All this took place before Le Fort's plan was formed for organizing a company to exhibit to the emperor the style of uniform and the system of military discipline adopted in western Europe, as has already been described. Menzikoff joined this company, and he took so much interest in the exercises and evolutions, and evinced so great a degree of intelligence, and so much readiness in comprehending and in practicing the various manoeuvres, that he attracted Le Fort's special attention. He was soon promoted to office in the company, and ultimately he became Le Fort's principal co-operator in his various measures and plans. From this he rose by degrees, until in process of time he became one of the most distinguished generals in Peter's army, and took a very important part in some of his most celebrated campaigns.

In reading stories like these, we are naturally led to feel a strong interest in the persons who are the subjects of them, and we sometimes insensibly form opinions of their characters which are far too favorable. This Menzikoff, for example, notwithstanding the enterprising spirit which he displayed in his boyhood, in setting off alone to Moscow to seek his fortune, and his talent for telling stories and singing songs, and the interest which he felt, and the success that he met with, in learning Le Fort's military manoeuvres, and the great distinction which he subsequently acquired as a military commander, may have been, after all, in relation to any just and proper standards of moral duty, a very bad man. Indeed, there is much reason to suppose that he was so. At all events, he became subsequently implicated in a dreadful quarrel which took place between Peter and his wife, under circumstances which appear very much against him. This quarrel occurred after Peter had been married only about two years, and when he was yet not quite twenty years old. As usual in such cases, very different stories are told by the friends respectively of the husband and the wife. On the part of the empress it was said that the difficulty arose from Peter's having been drawn away into bad company, and especially the company of bad women, through the instrumentality of Menzikoff when he first came into Peter's service. Menzikoff was a dissolute young man, it was said, while he was in the service of the pastry-cook, and was accustomed to frequent the haunts of the vicious and depraved about the town; and after he entered into Peter's service, Peter himself began to go with him to these places, disguised, of course, so as not to be known. This troubled Ottokesa, and made her jealous; and when she remonstrated with her husband he was angry, and by way of recrimination accused her of being unfaithful to him. Menzikoff too was naturally filled with resentment at the empress's accusations against him, and he took Peter's part against his wife. Whatever may have been the truth in regard to the grounds of the complaints made by the parties against each other, the power was on Peter's side. He repudiated his wife, and then shut her up in a place of seclusion, where he kept her confined all the remainder of her days.

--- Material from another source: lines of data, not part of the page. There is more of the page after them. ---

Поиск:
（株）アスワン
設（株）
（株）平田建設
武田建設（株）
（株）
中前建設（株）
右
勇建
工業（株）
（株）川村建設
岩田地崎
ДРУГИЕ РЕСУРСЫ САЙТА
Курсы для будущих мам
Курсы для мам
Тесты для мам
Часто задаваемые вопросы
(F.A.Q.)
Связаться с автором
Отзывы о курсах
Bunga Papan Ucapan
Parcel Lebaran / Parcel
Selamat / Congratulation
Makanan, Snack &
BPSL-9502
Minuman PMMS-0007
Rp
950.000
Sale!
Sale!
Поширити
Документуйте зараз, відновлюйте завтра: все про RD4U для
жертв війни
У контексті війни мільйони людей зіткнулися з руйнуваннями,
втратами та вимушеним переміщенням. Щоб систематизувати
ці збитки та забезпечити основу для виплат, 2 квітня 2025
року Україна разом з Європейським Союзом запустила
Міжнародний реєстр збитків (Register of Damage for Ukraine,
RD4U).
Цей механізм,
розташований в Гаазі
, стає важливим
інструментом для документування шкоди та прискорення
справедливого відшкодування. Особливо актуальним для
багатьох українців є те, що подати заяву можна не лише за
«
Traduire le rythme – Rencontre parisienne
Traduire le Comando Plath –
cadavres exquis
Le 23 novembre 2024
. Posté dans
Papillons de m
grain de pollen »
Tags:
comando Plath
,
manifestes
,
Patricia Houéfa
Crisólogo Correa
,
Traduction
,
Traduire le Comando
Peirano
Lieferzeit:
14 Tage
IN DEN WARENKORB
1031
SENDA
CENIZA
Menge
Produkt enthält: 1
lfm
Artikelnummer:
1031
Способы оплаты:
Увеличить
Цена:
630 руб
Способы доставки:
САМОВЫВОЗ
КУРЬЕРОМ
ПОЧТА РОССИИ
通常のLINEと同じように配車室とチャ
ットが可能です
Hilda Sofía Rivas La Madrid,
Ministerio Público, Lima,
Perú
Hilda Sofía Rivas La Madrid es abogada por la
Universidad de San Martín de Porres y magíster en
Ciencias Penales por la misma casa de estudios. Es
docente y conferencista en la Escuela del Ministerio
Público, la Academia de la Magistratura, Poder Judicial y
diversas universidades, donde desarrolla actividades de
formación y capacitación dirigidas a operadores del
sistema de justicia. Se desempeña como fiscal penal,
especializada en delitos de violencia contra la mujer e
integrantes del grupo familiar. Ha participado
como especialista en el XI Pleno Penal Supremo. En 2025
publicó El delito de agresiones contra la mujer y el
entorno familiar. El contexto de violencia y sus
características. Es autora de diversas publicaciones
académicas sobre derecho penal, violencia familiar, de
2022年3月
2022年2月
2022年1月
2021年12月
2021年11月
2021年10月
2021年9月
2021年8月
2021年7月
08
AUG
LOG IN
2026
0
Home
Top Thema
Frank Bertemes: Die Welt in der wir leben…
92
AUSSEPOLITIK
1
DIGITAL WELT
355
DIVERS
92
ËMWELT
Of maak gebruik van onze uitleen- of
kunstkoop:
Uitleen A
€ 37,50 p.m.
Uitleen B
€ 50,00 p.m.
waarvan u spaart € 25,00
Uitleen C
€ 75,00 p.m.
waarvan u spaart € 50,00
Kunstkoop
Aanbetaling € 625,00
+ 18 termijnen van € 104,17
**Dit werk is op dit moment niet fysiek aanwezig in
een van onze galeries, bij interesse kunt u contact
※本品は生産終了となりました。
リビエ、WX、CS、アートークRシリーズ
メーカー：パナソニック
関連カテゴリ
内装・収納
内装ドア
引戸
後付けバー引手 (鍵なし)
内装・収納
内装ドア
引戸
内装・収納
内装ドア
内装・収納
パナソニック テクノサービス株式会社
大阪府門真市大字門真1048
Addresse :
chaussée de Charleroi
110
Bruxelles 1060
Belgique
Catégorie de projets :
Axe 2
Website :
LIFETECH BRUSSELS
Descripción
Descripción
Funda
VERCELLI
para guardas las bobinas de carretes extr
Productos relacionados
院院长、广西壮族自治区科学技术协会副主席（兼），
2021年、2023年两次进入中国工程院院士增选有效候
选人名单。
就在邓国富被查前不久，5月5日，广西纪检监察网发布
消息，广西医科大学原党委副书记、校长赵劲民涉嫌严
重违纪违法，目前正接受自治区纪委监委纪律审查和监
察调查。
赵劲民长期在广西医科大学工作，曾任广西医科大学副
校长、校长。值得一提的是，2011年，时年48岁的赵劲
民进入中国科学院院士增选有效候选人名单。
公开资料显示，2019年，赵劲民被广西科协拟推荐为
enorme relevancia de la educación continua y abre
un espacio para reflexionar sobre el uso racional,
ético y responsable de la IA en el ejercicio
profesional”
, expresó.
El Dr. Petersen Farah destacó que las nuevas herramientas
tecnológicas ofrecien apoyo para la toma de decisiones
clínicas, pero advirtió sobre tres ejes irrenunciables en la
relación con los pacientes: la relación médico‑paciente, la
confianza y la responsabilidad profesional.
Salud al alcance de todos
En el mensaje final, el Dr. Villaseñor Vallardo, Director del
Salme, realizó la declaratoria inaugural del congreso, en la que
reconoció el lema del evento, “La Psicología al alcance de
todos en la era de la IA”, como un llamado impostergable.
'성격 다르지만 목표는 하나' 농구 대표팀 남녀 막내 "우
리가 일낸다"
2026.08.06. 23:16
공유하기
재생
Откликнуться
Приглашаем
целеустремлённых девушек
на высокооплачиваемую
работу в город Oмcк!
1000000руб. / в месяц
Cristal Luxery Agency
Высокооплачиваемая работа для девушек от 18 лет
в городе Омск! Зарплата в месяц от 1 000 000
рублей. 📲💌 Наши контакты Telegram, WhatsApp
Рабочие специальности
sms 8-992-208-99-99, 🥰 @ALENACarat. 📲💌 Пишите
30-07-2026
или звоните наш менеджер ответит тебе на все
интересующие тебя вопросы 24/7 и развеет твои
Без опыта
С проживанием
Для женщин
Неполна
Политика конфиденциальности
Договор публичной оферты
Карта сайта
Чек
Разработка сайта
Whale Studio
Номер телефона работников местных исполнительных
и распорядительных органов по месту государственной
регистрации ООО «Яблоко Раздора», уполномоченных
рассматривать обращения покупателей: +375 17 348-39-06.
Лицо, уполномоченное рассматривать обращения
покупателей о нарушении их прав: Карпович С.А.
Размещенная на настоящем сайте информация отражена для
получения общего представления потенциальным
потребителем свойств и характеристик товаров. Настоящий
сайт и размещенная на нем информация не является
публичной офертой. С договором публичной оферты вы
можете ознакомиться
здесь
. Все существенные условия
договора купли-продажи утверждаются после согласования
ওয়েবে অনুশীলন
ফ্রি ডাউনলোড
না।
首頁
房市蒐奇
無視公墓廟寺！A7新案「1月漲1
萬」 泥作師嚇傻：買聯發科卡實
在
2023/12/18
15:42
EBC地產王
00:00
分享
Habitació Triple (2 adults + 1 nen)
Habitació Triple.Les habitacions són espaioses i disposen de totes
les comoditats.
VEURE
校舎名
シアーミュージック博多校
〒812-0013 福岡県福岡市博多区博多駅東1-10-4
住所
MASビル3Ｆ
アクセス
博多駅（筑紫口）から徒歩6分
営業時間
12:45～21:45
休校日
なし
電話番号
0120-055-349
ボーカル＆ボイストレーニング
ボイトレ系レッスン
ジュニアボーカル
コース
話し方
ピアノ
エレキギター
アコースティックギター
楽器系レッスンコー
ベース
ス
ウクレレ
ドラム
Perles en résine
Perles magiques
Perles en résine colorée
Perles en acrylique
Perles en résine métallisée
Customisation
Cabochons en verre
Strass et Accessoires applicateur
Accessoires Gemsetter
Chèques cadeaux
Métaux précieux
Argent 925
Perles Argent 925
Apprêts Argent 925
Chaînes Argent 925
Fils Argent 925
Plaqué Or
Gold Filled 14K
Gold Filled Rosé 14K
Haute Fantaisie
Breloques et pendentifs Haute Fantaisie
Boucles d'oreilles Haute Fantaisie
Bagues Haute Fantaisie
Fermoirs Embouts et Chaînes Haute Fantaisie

Besides the unfavorable inferences which we might justly draw from this case, there are unfortunately other indications that Peter, notwithstanding the many and great excellences of his character, was at this period of his life violent and passionate in temper, very impatient of contradiction or opposition, and often unreasonable and unjust in his treatment of those who for any reason became the objects of his suspicion or dislike. Various incidents and occurrences illustrating these traits in his character will appear in the subsequent chapters of his history.